• ZU ERLEDIGENDE AUFGABEN
1. Gib den Abschnitt des Texts über Erdbebenwarnung erneut wieder, beginnend mit „Projekt CREIME“ und weiter bis „verursachen größere Schäden.“. Tausche dabei „Erdschichten“ gegen „Gesteinsschichten“ aus.
2. Stimmen diese Aussagen mit dem Text über Erdbebenwarnung überein? Antworte jeweils mit Ja oder Nein und zitiere die entscheidenden Worte wörtlich. (a) Das Modell CREIME braucht für eine Warnung ein Netzwerk von Messstationen. (b) Die P-Wellen laufen den eigentlichen Erschütterungen voraus. (c) Megha Chakraborty ist Erstautorin beider Publikationen.

• ZU LESENDER AUSZUG
-=-=-=-=-

Frühzeitige Erdbebenwarnung dank »Künstlicher Intelligenz«

Projekt CREIME

Ein deutlich verbessertes Modell für eine frühere Erdbebenvorhersage beschreibt eine Arbeitsgruppe am FIAS* in zwei aktuellen Veröffentlichungen. Es präzisiert und beschleunigt die zuverlässige Einschätzung von Erdbeben, was insbesondere Vorwarnungen in weniger entwickelten Weltregionen erleichtert.

Grundlage des auf Deep Learning* basierenden Modells des Teams um Frau Nishtha Srivastava sind Schwingungen, die – verglichen mit den nachfolgenden, verheerenderen Wellen – besonders schnell über die Erdschichten übertragen werden. Diese P-Wellen* eilen den eigentlichen Erschütterungen voraus – je nach Entfernung von der Quelle des Bebens um Sekunden oder Minuten. „Dieser kurze Zeitvorsprung kann reichen, um sich in Sicherheit zu bringen“, betont Frau Srivastava. Die nachfolgenden S-Wellen* und Oberflächenwellen sind höher, gefährlicher und verursachen größere Schäden.

Das von den Wissenschaftlern entwickelte Modell CREIME* erfüllt drei Aufgaben: Es erkennt die frühen P-Wellen*, kann Hintergrundschwingungen unterscheiden und sogar die Stärke des folgenden Bebens vorhersagen. „Bisher ist für eine zuverlässige Vorhersage ein Netzwerk von Messstationen notwendig“, erklärt Frau Megha Chakraborty (25), FIAS-Doktorandin und Erstautorin beider Publikationen. „Für unser Modell reicht eine Station, um vor Erdbeben in einer Entfernung von etwa 350 Kilometern zu warnen“.

-=-=-=-=-

• BEREITGESTELLTE DATEN
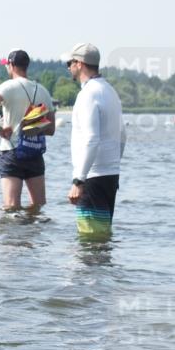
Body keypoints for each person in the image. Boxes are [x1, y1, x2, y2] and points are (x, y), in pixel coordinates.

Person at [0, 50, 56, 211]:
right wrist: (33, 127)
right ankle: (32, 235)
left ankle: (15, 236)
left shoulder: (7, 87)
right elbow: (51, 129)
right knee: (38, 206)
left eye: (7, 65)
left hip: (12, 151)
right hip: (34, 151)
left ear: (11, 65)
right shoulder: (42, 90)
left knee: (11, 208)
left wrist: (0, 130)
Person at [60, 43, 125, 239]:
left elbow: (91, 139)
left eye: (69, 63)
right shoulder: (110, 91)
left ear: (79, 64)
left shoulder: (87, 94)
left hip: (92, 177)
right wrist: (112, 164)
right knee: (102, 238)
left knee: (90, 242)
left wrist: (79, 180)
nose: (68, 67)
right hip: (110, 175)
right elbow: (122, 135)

-=-=-=-=-

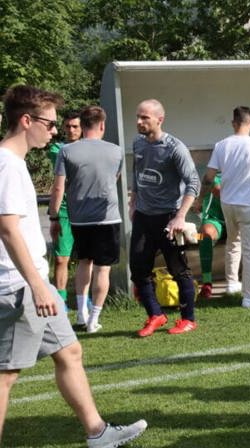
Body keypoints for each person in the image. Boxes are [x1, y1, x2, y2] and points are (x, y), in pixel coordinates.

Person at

-=-=-=-=-

• LISTE DER ANTWORTEN
1.
Projekt CREIME

Ein deutlich verbessertes Modell für eine frühere Erdbebenvorhersage beschreibt eine Arbeitsgruppe am FIAS* in zwei aktuellen Veröffentlichungen. Es präzisiert und beschleunigt die zuverlässige Einschätzung von Erdbeben, was insbesondere Vorwarnungen in weniger entwickelten Weltregionen erleichtert.

Grundlage des auf Deep Learning* basierenden Modells des Teams um Frau Nishtha Srivastava sind Schwingungen, die – verglichen mit den nachfolgenden, verheerenderen Wellen – besonders schnell über die Gesteinsschichten übertragen werden. Diese P-Wellen* eilen den eigentlichen Erschütterungen voraus – je nach Entfernung von der Quelle des Bebens um Sekunden oder Minuten. „Dieser kurze Zeitvorsprung kann reichen, um sich in Sicherheit zu bringen“, betont Frau Srivastava. Die nachfolgenden S-Wellen* und Oberflächenwellen sind höher, gefährlicher und verursachen größere Schäden.

2.
(a) Nein: „Für unser Modell reicht eine Station, um vor Erdbeben in einer Entfernung von etwa 350 Kilometern zu warnen“
(b) Ja: „eilen den eigentlichen Erschütterungen voraus“
(c) Ja: „FIAS-Doktorandin und Erstautorin beider Publikationen“